===== TEXT PROVIDED =====

Thursday, April 10, 2014

Don't be afraid to make course corrections

About two years ago, I made a change to our Daily Scrum.  Instead of having each person answer the Three Questions*, I had someone volunteer each day to M.C. the Stand-up and call off the stories that were currently in-progress.  Each person who had worked on the story since the last Scrum then answered the Three Questions in relation to the current story.

This was a Scrum Extension** that was proposed sometime back called the "Feature-focused Daily Scrum" and it seemed like a good idea for mature Scrum teams.  And the truth of it was that for well over a year, this "advanced" format worked very well.

Recently, though, I'd noticed that I was getting less and less input from some of my team members under this format.  Our Scrum was starting to feel stale.  On top of that, the team dynamics had changed significantly and I had some new people who were getting their first real exposure to Scrum.

It was time for a change.

===== STORED ROWS =====

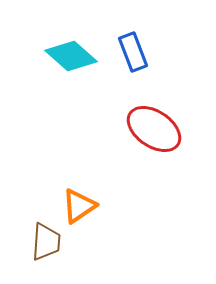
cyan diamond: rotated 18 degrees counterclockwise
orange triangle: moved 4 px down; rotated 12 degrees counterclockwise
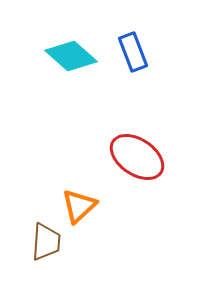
red ellipse: moved 17 px left, 28 px down
orange triangle: rotated 9 degrees counterclockwise
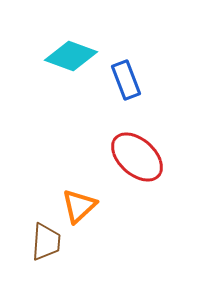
blue rectangle: moved 7 px left, 28 px down
cyan diamond: rotated 21 degrees counterclockwise
red ellipse: rotated 8 degrees clockwise
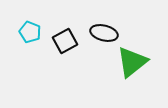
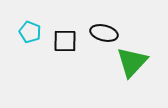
black square: rotated 30 degrees clockwise
green triangle: rotated 8 degrees counterclockwise
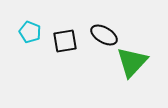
black ellipse: moved 2 px down; rotated 16 degrees clockwise
black square: rotated 10 degrees counterclockwise
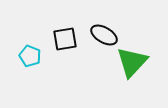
cyan pentagon: moved 24 px down
black square: moved 2 px up
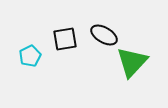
cyan pentagon: rotated 25 degrees clockwise
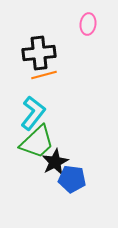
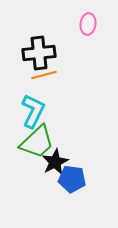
cyan L-shape: moved 2 px up; rotated 12 degrees counterclockwise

=====

**TASK INSTRUCTIONS**. Repeat the part of the Daily Scrum post above between "Don't be afraid" and "the current story.", inclusive, with no changes.

**WRITTEN RESPONSE**.
Don't be afraid to make course corrections

About two years ago, I made a change to our Daily Scrum.  Instead of having each person answer the Three Questions*, I had someone volunteer each day to M.C. the Stand-up and call off the stories that were currently in-progress.  Each person who had worked on the story since the last Scrum then answered the Three Questions in relation to the current story.